Jusqu’ici, chaque classe était généralement confiée à un seul enseignant, chargé de toutes les matières, du français aux sciences en passant par l’histoire-géographie. Si ce modèle garantissait une certaine continuité, il peinait à répondre à la complexité croissante des programmes et à la diversification des savoirs.

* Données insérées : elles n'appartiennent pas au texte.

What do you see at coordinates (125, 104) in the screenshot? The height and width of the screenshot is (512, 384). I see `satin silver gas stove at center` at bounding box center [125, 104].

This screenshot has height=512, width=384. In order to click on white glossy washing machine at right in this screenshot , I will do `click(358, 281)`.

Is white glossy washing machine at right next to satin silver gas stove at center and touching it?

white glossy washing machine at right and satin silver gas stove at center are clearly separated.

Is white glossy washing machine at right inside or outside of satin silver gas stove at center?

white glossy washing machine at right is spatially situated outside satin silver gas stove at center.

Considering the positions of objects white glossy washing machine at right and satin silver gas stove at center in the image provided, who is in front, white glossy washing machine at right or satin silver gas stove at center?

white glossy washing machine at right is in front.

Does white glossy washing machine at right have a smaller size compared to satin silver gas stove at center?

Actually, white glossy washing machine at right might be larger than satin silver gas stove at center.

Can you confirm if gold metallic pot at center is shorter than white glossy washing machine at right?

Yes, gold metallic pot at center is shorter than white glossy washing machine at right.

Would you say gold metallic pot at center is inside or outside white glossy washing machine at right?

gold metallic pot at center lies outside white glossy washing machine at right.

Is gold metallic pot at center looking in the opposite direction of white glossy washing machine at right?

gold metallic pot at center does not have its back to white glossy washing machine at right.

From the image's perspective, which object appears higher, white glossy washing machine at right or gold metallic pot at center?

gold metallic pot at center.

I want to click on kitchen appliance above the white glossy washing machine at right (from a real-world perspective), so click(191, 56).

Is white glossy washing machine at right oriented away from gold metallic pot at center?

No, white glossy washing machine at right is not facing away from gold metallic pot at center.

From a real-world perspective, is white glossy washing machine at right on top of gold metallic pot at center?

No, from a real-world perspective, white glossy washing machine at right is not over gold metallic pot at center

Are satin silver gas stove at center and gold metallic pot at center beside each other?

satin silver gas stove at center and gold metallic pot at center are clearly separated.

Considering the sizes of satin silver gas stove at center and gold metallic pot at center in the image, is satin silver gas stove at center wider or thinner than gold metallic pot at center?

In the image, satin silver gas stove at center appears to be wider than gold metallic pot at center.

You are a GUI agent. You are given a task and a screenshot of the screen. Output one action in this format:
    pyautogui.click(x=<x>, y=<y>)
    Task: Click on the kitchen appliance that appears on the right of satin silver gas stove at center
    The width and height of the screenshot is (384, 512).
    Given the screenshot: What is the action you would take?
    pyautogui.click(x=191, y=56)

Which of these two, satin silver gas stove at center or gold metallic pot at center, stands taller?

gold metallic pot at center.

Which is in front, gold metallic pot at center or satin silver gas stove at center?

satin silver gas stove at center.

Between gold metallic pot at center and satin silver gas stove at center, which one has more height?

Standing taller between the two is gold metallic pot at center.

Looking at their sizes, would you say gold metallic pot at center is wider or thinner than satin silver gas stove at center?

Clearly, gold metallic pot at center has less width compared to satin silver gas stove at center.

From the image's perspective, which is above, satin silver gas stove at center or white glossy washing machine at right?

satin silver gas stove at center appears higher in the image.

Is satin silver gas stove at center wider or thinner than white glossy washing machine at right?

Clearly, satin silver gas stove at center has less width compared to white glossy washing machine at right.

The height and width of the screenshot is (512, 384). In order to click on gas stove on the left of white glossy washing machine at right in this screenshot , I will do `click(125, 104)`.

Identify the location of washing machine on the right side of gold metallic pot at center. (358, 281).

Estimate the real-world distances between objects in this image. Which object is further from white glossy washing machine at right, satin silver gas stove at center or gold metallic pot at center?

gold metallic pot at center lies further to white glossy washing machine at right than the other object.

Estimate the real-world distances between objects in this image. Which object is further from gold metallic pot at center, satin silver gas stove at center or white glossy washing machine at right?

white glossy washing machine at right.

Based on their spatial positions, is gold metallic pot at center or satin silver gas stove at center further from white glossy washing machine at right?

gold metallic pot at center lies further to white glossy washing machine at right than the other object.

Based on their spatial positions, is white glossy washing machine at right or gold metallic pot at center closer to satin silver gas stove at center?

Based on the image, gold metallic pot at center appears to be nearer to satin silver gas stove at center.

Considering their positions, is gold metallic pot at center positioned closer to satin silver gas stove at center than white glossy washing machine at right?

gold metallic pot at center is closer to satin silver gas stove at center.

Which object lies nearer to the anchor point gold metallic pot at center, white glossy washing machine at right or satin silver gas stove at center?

La nouvelle réforme propose désormais une double expertise : un enseignant spécialiste des lettres, chargé du français, de la lecture et de l’expression écrite, et un enseignant spécialiste des sciences. Cette approche vise à offrir un enseignement plus ciblé et de meilleure qualité, tout en permettant aux éducateurs de renforcer leur maîtrise disciplinaire. Les élèves bénéficieront ainsi d’une pédagogie plus adaptée à leurs besoins et mieux alignée sur les exigences du collège.
L’objectif affiché est également de préparer les élèves aux défis du secondaire. En 2024, le taux de réussite au Certificat d’études du premier degré (CEPD) était de 76,01 %, tandis que celui au Brevet d’études du premier cycle (BEPC) atteignait seulement 44 %. Le ministère entend, à travers cette réforme, favoriser une meilleure transition vers le collège, en habituant les enfants à travailler avec plusieurs enseignants et à gérer la diversité des approches pédagogiques.
Au-delà de l’amélioration des résultats scolaires, cette initiative cherche à développer l’autonomie, l’organisation et la capacité d’adaptation des élèves dès le primaire. En exposant les enfants à un encadrement spécialisé, le Togo mise sur une pédagogie innovante et structurée, fondée sur la réussite et la consolidation des acquis, pour préparer la génération future à un parcours scolaire plus exigeant et plus stimulant.